→ **WORK REQUEST**: Repeat each entry exactly, but do not carry over the pictures.

→ **EXERCISE INPUT**:
*****

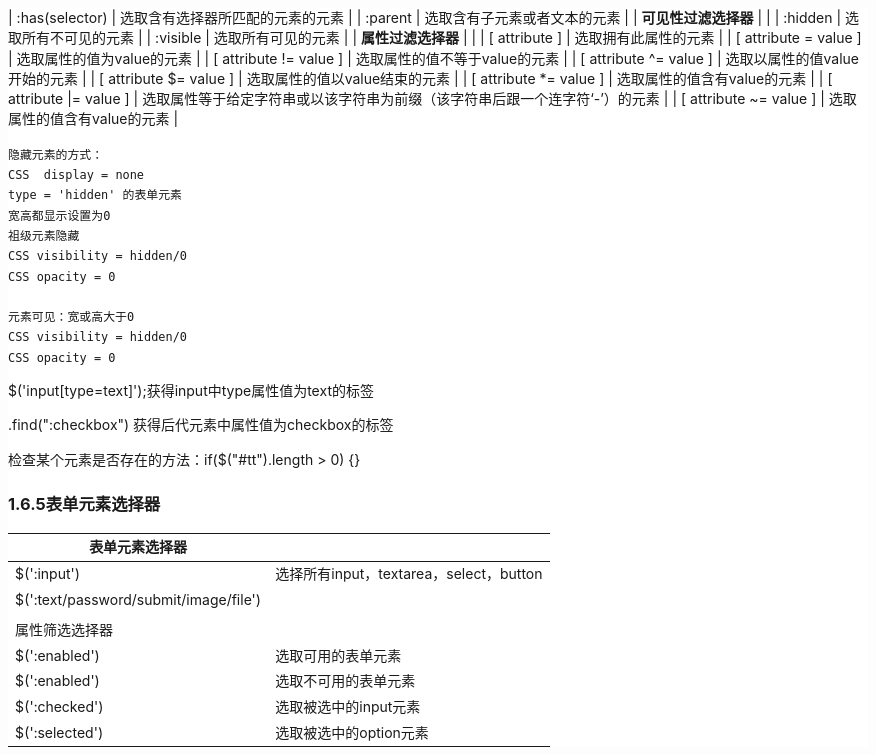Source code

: | :has(selector)                           | 选取含有选择器所匹配的元素的元素                        |
| :parent                                  | 选取含有子元素或者文本的元素                          |
| **可见性过滤选择器**                             |                                         |
| :hidden                                  | 选取所有不可见的元素                              |
| :visible                                 | 选取所有可见的元素                               |
| **属性过滤选择器**                              |                                         |
| [ attribute ]                            | 选取拥有此属性的元素                              |
| [ attribute = value ]                    | 选取属性的值为value的元素                         |
| [ attribute != value ]                   | 选取属性的值不等于value的元素                       |
| [ attribute ^= value ]                   | 选取以属性的值value开始的元素                       |
| [ attribute $= value ]                   | 选取属性的值以value结束的元素                       |
| [ attribute *= value ]                   | 选取属性的值含有value的元素                        |
| [ attribute \|= value ]                  | 选取属性等于给定字符串或以该字符串为前缀（该字符串后跟一个连字符‘-’）的元素 |
| [ attribute ~= value ]                   | 选取属性的值含有value的元素                        |

```
隐藏元素的方式：
CSS  display = none
type = 'hidden' 的表单元素
宽高都显示设置为0
祖级元素隐藏
CSS visibility = hidden/0
CSS opacity = 0

元素可见：宽或高大于0
CSS visibility = hidden/0
CSS opacity = 0
```



  $('input[type=text]');获得input中type属性值为text的标签

 .find(":checkbox")  获得后代元素中属性值为checkbox的标签

检查某个元素是否存在的方法：if($("#tt").length > 0) {}

### 1.6.5表单元素选择器

| 表单元素选择器                               |                                  |
| ------------------------------------- | -------------------------------- |
| $(':input')                           | 选择所有input，textarea，select，button |
| $(':text/password/submit/image/file') |                                  |
|                                       |                                  |
| 属性筛选选择器                               |                                  |
| $(':enabled')                         | 选取可用的表单元素                        |
| $(':enabled')                         | 选取不可用的表单元素                       |
| $(':checked')                         | 选取被选中的input元素                    |
| $(':selected')                        | 选取被选中的option元素                   |
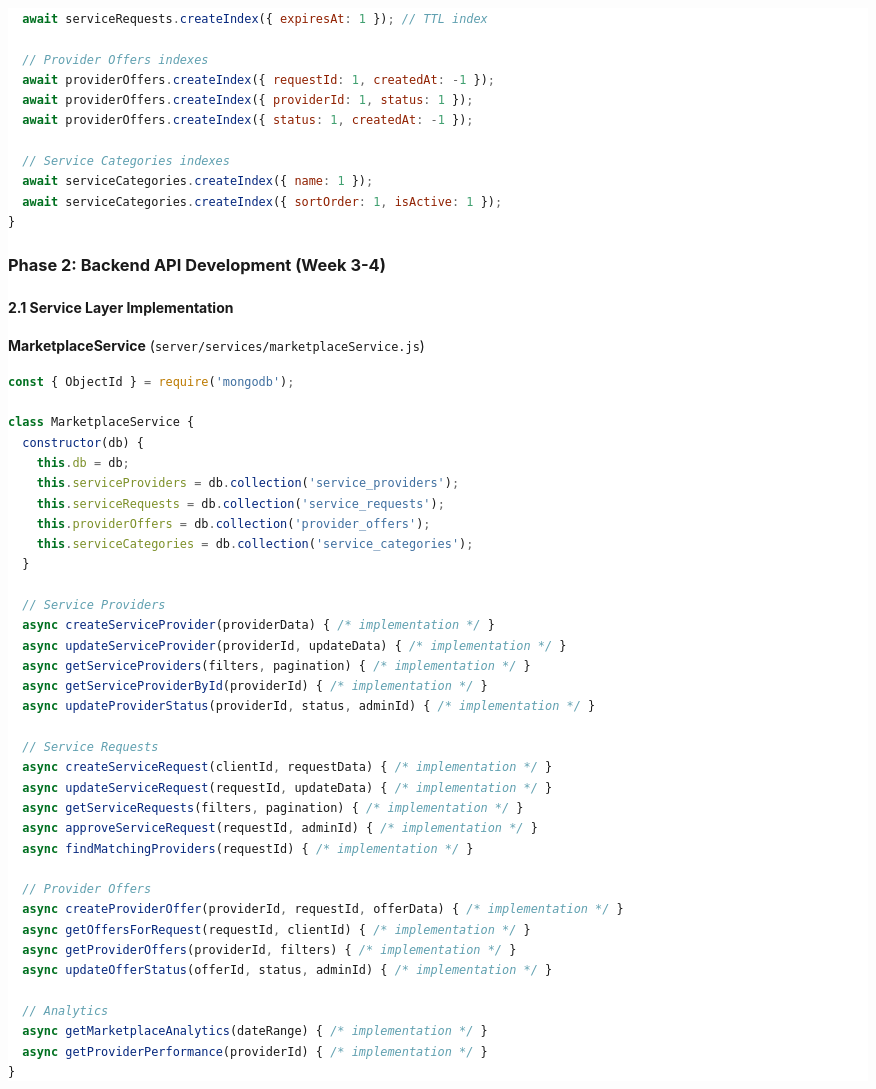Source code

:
 ```javascript
  await serviceRequests.createIndex({ expiresAt: 1 }); // TTL index

  // Provider Offers indexes
  await providerOffers.createIndex({ requestId: 1, createdAt: -1 });
  await providerOffers.createIndex({ providerId: 1, status: 1 });
  await providerOffers.createIndex({ status: 1, createdAt: -1 });

  // Service Categories indexes
  await serviceCategories.createIndex({ name: 1 });
  await serviceCategories.createIndex({ sortOrder: 1, isActive: 1 });
}
```

### Phase 2: Backend API Development (Week 3-4)

#### 2.1 Service Layer Implementation

**MarketplaceService** (`server/services/marketplaceService.js`)
```javascript
const { ObjectId } = require('mongodb');

class MarketplaceService {
  constructor(db) {
    this.db = db;
    this.serviceProviders = db.collection('service_providers');
    this.serviceRequests = db.collection('service_requests');
    this.providerOffers = db.collection('provider_offers');
    this.serviceCategories = db.collection('service_categories');
  }

  // Service Providers
  async createServiceProvider(providerData) { /* implementation */ }
  async updateServiceProvider(providerId, updateData) { /* implementation */ }
  async getServiceProviders(filters, pagination) { /* implementation */ }
  async getServiceProviderById(providerId) { /* implementation */ }
  async updateProviderStatus(providerId, status, adminId) { /* implementation */ }

  // Service Requests
  async createServiceRequest(clientId, requestData) { /* implementation */ }
  async updateServiceRequest(requestId, updateData) { /* implementation */ }
  async getServiceRequests(filters, pagination) { /* implementation */ }
  async approveServiceRequest(requestId, adminId) { /* implementation */ }
  async findMatchingProviders(requestId) { /* implementation */ }

  // Provider Offers
  async createProviderOffer(providerId, requestId, offerData) { /* implementation */ }
  async getOffersForRequest(requestId, clientId) { /* implementation */ }
  async getProviderOffers(providerId, filters) { /* implementation */ }
  async updateOfferStatus(offerId, status, adminId) { /* implementation */ }

  // Analytics
  async getMarketplaceAnalytics(dateRange) { /* implementation */ }
  async getProviderPerformance(providerId) { /* implementation */ }
}
```
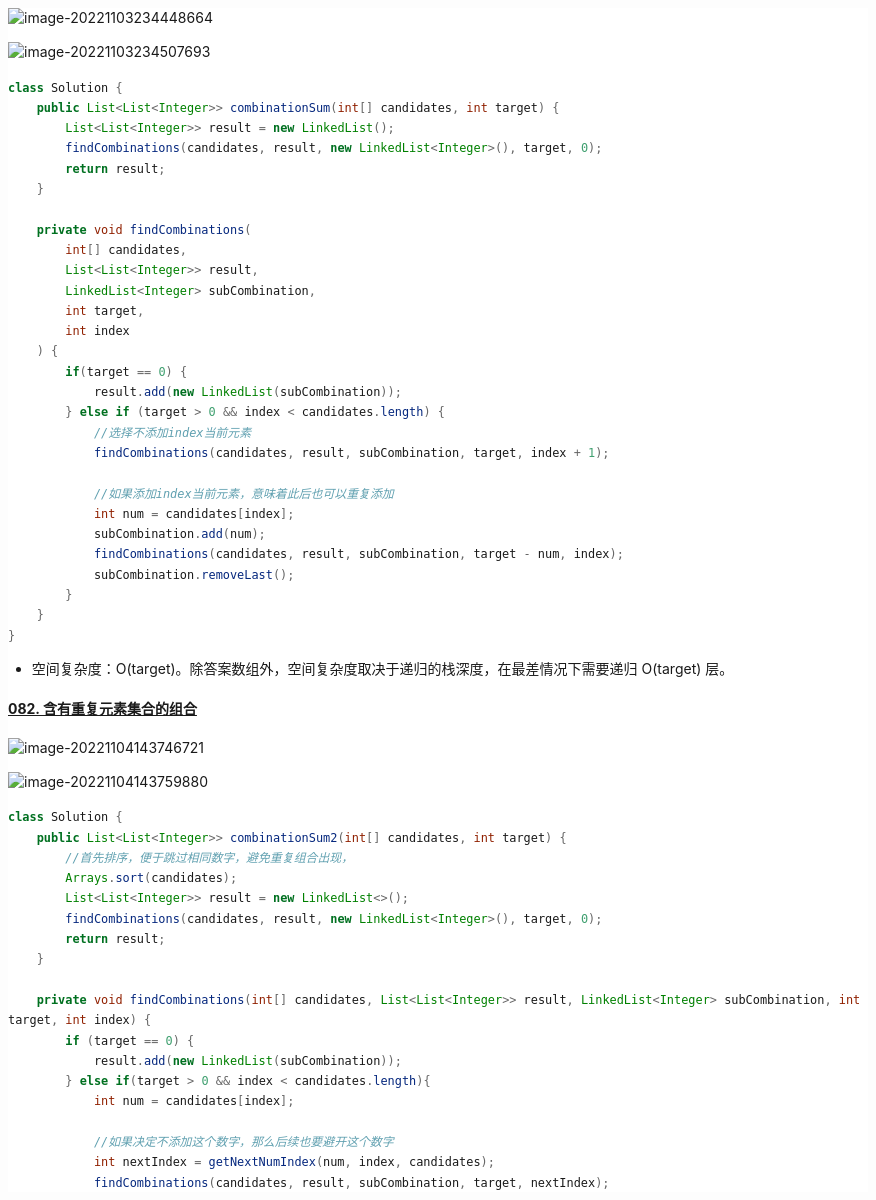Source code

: ![image-20221103234448664](/Users/chenying/Documents/学习笔记/TyporaImages/image-20221103234448664.png)

![image-20221103234507693](/Users/chenying/Documents/学习笔记/TyporaImages/image-20221103234507693.png)

```java
class Solution {
    public List<List<Integer>> combinationSum(int[] candidates, int target) {
        List<List<Integer>> result = new LinkedList();
        findCombinations(candidates, result, new LinkedList<Integer>(), target, 0);
        return result;
    }

    private void findCombinations(
        int[] candidates, 
        List<List<Integer>> result, 
        LinkedList<Integer> subCombination, 
        int target, 
        int index
    ) {
        if(target == 0) {
            result.add(new LinkedList(subCombination));
        } else if (target > 0 && index < candidates.length) {
            //选择不添加index当前元素
            findCombinations(candidates, result, subCombination, target, index + 1);

            //如果添加index当前元素，意味着此后也可以重复添加
            int num = candidates[index];
            subCombination.add(num);
            findCombinations(candidates, result, subCombination, target - num, index);
            subCombination.removeLast();
        }
    }
}
```

+ 空间复杂度：O(target)。除答案数组外，空间复杂度取决于递归的栈深度，在最差情况下需要递归 O(target) 层。

#### [082. 含有重复元素集合的组合](https://leetcode.cn/problems/4sjJUc/?favorite=e8X3pBZi)

![image-20221104143746721](/Users/chenying/Documents/学习笔记/TyporaImages/image-20221104143746721.png)

![image-20221104143759880](/Users/chenying/Documents/学习笔记/TyporaImages/image-20221104143759880.png)

```java
class Solution {
    public List<List<Integer>> combinationSum2(int[] candidates, int target) {
        //首先排序，便于跳过相同数字，避免重复组合出现，
        Arrays.sort(candidates);
        List<List<Integer>> result = new LinkedList<>();
        findCombinations(candidates, result, new LinkedList<Integer>(), target, 0);
        return result;
    }

    private void findCombinations(int[] candidates, List<List<Integer>> result, LinkedList<Integer> subCombination, int target, int index) {
        if (target == 0) {
            result.add(new LinkedList(subCombination));
        } else if(target > 0 && index < candidates.length){
            int num = candidates[index];

            //如果决定不添加这个数字，那么后续也要避开这个数字
            int nextIndex = getNextNumIndex(num, index, candidates);
            findCombinations(candidates, result, subCombination, target, nextIndex);
```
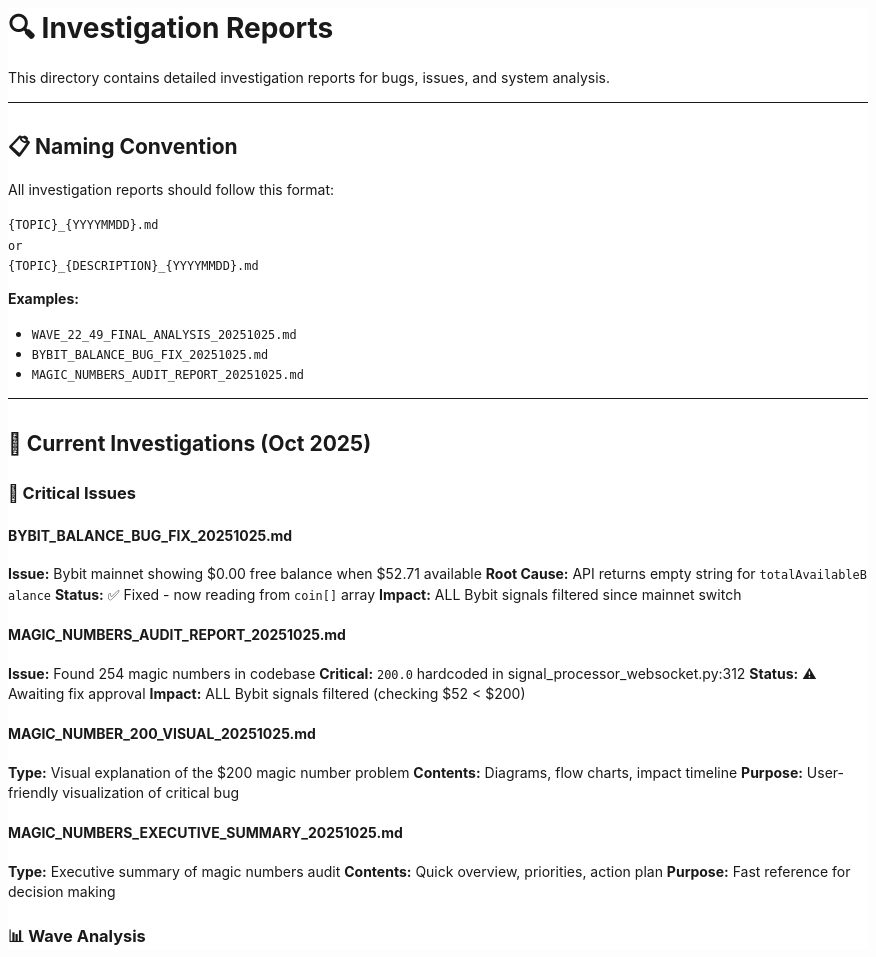 # 🔍 Investigation Reports

This directory contains detailed investigation reports for bugs, issues, and system analysis.

---

## 📋 Naming Convention

All investigation reports should follow this format:

```
{TOPIC}_{YYYYMMDD}.md
or
{TOPIC}_{DESCRIPTION}_{YYYYMMDD}.md
```

**Examples:**
- `WAVE_22_49_FINAL_ANALYSIS_20251025.md`
- `BYBIT_BALANCE_BUG_FIX_20251025.md`
- `MAGIC_NUMBERS_AUDIT_REPORT_20251025.md`

---

## 📁 Current Investigations (Oct 2025)

### 🔴 Critical Issues

#### BYBIT_BALANCE_BUG_FIX_20251025.md
**Issue:** Bybit mainnet showing $0.00 free balance when $52.71 available
**Root Cause:** API returns empty string for `totalAvailableBalance`
**Status:** ✅ Fixed - now reading from `coin[]` array
**Impact:** ALL Bybit signals filtered since mainnet switch

#### MAGIC_NUMBERS_AUDIT_REPORT_20251025.md
**Issue:** Found 254 magic numbers in codebase
**Critical:** `200.0` hardcoded in signal_processor_websocket.py:312
**Status:** ⚠️ Awaiting fix approval
**Impact:** ALL Bybit signals filtered (checking $52 < $200)

#### MAGIC_NUMBER_200_VISUAL_20251025.md
**Type:** Visual explanation of the $200 magic number problem
**Contents:** Diagrams, flow charts, impact timeline
**Purpose:** User-friendly visualization of critical bug

#### MAGIC_NUMBERS_EXECUTIVE_SUMMARY_20251025.md
**Type:** Executive summary of magic numbers audit
**Contents:** Quick overview, priorities, action plan
**Purpose:** Fast reference for decision making

### 📊 Wave Analysis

*****

→ **WRITTEN RESPONSE**:
Source code

: | :has(selector)                           | 选取含有选择器所匹配的元素的元素                        |
| :parent                                  | 选取含有子元素或者文本的元素                          |
| **可见性过滤选择器**                             |                                         |
| :hidden                                  | 选取所有不可见的元素                              |
| :visible                                 | 选取所有可见的元素                               |
| **属性过滤选择器**                              |                                         |
| [ attribute ]                            | 选取拥有此属性的元素                              |
| [ attribute = value ]                    | 选取属性的值为value的元素                         |
| [ attribute != value ]                   | 选取属性的值不等于value的元素                       |
| [ attribute ^= value ]                   | 选取以属性的值value开始的元素                       |
| [ attribute $= value ]                   | 选取属性的值以value结束的元素                       |
| [ attribute *= value ]                   | 选取属性的值含有value的元素                        |
| [ attribute \|= value ]                  | 选取属性等于给定字符串或以该字符串为前缀（该字符串后跟一个连字符‘-’）的元素 |
| [ attribute ~= value ]                   | 选取属性的值含有value的元素                        |

```
隐藏元素的方式：
CSS  display = none
type = 'hidden' 的表单元素
宽高都显示设置为0
祖级元素隐藏
CSS visibility = hidden/0
CSS opacity = 0

元素可见：宽或高大于0
CSS visibility = hidden/0
CSS opacity = 0
```



  $('input[type=text]');获得input中type属性值为text的标签

 .find(":checkbox")  获得后代元素中属性值为checkbox的标签

检查某个元素是否存在的方法：if($("#tt").length > 0) {}

### 1.6.5表单元素选择器

| 表单元素选择器                               |                                  |
| ------------------------------------- | -------------------------------- |
| $(':input')                           | 选择所有input，textarea，select，button |
| $(':text/password/submit/image/file') |                                  |
|                                       |                                  |
| 属性筛选选择器                               |                                  |
| $(':enabled')                         | 选取可用的表单元素                        |
| $(':enabled')                         | 选取不可用的表单元素                       |
| $(':checked')                         | 选取被选中的input元素                    |
| $(':selected')                        | 选取被选中的option元素                   |
Source code

:
 ```javascript
  await serviceRequests.createIndex({ expiresAt: 1 }); // TTL index

  // Provider Offers indexes
  await providerOffers.createIndex({ requestId: 1, createdAt: -1 });
  await providerOffers.createIndex({ providerId: 1, status: 1 });
  await providerOffers.createIndex({ status: 1, createdAt: -1 });

  // Service Categories indexes
  await serviceCategories.createIndex({ name: 1 });
  await serviceCategories.createIndex({ sortOrder: 1, isActive: 1 });
}
```

### Phase 2: Backend API Development (Week 3-4)

#### 2.1 Service Layer Implementation

**MarketplaceService** (`server/services/marketplaceService.js`)
```javascript
const { ObjectId } = require('mongodb');

class MarketplaceService {
  constructor(db) {
    this.db = db;
    this.serviceProviders = db.collection('service_providers');
    this.serviceRequests = db.collection('service_requests');
    this.providerOffers = db.collection('provider_offers');
    this.serviceCategories = db.collection('service_categories');
  }

  // Service Providers
  async createServiceProvider(providerData) { /* implementation */ }
  async updateServiceProvider(providerId, updateData) { /* implementation */ }
  async getServiceProviders(filters, pagination) { /* implementation */ }
  async getServiceProviderById(providerId) { /* implementation */ }
  async updateProviderStatus(providerId, status, adminId) { /* implementation */ }

  // Service Requests
  async createServiceRequest(clientId, requestData) { /* implementation */ }
  async updateServiceRequest(requestId, updateData) { /* implementation */ }
  async getServiceRequests(filters, pagination) { /* implementation */ }
  async approveServiceRequest(requestId, adminId) { /* implementation */ }
  async findMatchingProviders(requestId) { /* implementation */ }

  // Provider Offers
  async createProviderOffer(providerId, requestId, offerData) { /* implementation */ }
  async getOffersForRequest(requestId, clientId) { /* implementation */ }
  async getProviderOffers(providerId, filters) { /* implementation */ }
  async updateOfferStatus(offerId, status, adminId) { /* implementation */ }

  // Analytics
  async getMarketplaceAnalytics(dateRange) { /* implementation */ }
  async getProviderPerformance(providerId) { /* implementation */ }
}
```
Source code

: ![image-20221103234448664](/Users/chenying/Documents/学习笔记/TyporaImages/image-20221103234448664.png)

![image-20221103234507693](/Users/chenying/Documents/学习笔记/TyporaImages/image-20221103234507693.png)

```java
class Solution {
    public List<List<Integer>> combinationSum(int[] candidates, int target) {
        List<List<Integer>> result = new LinkedList();
        findCombinations(candidates, result, new LinkedList<Integer>(), target, 0);
        return result;
    }

    private void findCombinations(
        int[] candidates, 
        List<List<Integer>> result, 
        LinkedList<Integer> subCombination, 
        int target, 
        int index
    ) {
        if(target == 0) {
            result.add(new LinkedList(subCombination));
        } else if (target > 0 && index < candidates.length) {
            //选择不添加index当前元素
            findCombinations(candidates, result, subCombination, target, index + 1);

            //如果添加index当前元素，意味着此后也可以重复添加
            int num = candidates[index];
            subCombination.add(num);
            findCombinations(candidates, result, subCombination, target - num, index);
            subCombination.removeLast();
        }
    }
}
```

+ 空间复杂度：O(target)。除答案数组外，空间复杂度取决于递归的栈深度，在最差情况下需要递归 O(target) 层。

#### [082. 含有重复元素集合的组合](https://leetcode.cn/problems/4sjJUc/?favorite=e8X3pBZi)

![image-20221104143746721](/Users/chenying/Documents/学习笔记/TyporaImages/image-20221104143746721.png)

![image-20221104143759880](/Users/chenying/Documents/学习笔记/TyporaImages/image-20221104143759880.png)

```java
class Solution {
    public List<List<Integer>> combinationSum2(int[] candidates, int target) {
        //首先排序，便于跳过相同数字，避免重复组合出现，
        Arrays.sort(candidates);
        List<List<Integer>> result = new LinkedList<>();
        findCombinations(candidates, result, new LinkedList<Integer>(), target, 0);
        return result;
    }

    private void findCombinations(int[] candidates, List<List<Integer>> result, LinkedList<Integer> subCombination, int target, int index) {
        if (target == 0) {
            result.add(new LinkedList(subCombination));
        } else if(target > 0 && index < candidates.length){
            int num = candidates[index];

            //如果决定不添加这个数字，那么后续也要避开这个数字
            int nextIndex = getNextNumIndex(num, index, candidates);
            findCombinations(candidates, result, subCombination, target, nextIndex);
```
 # 🔍 Investigation Reports

This directory contains detailed investigation reports for bugs, issues, and system analysis.

---

## 📋 Naming Convention

All investigation reports should follow this format:

```
{TOPIC}_{YYYYMMDD}.md
or
{TOPIC}_{DESCRIPTION}_{YYYYMMDD}.md
```

**Examples:**
- `WAVE_22_49_FINAL_ANALYSIS_20251025.md`
- `BYBIT_BALANCE_BUG_FIX_20251025.md`
- `MAGIC_NUMBERS_AUDIT_REPORT_20251025.md`

---

## 📁 Current Investigations (Oct 2025)

### 🔴 Critical Issues

#### BYBIT_BALANCE_BUG_FIX_20251025.md
**Issue:** Bybit mainnet showing $0.00 free balance when $52.71 available
**Root Cause:** API returns empty string for `totalAvailableBalance`
**Status:** ✅ Fixed - now reading from `coin[]` array
**Impact:** ALL Bybit signals filtered since mainnet switch

#### MAGIC_NUMBERS_AUDIT_REPORT_20251025.md
**Issue:** Found 254 magic numbers in codebase
**Critical:** `200.0` hardcoded in signal_processor_websocket.py:312
**Status:** ⚠️ Awaiting fix approval
**Impact:** ALL Bybit signals filtered (checking $52 < $200)

#### MAGIC_NUMBER_200_VISUAL_20251025.md
**Type:** Visual explanation of the $200 magic number problem
**Contents:** Diagrams, flow charts, impact timeline
**Purpose:** User-friendly visualization of critical bug

#### MAGIC_NUMBERS_EXECUTIVE_SUMMARY_20251025.md
**Type:** Executive summary of magic numbers audit
**Contents:** Quick overview, priorities, action plan
**Purpose:** Fast reference for decision making

### 📊 Wave Analysis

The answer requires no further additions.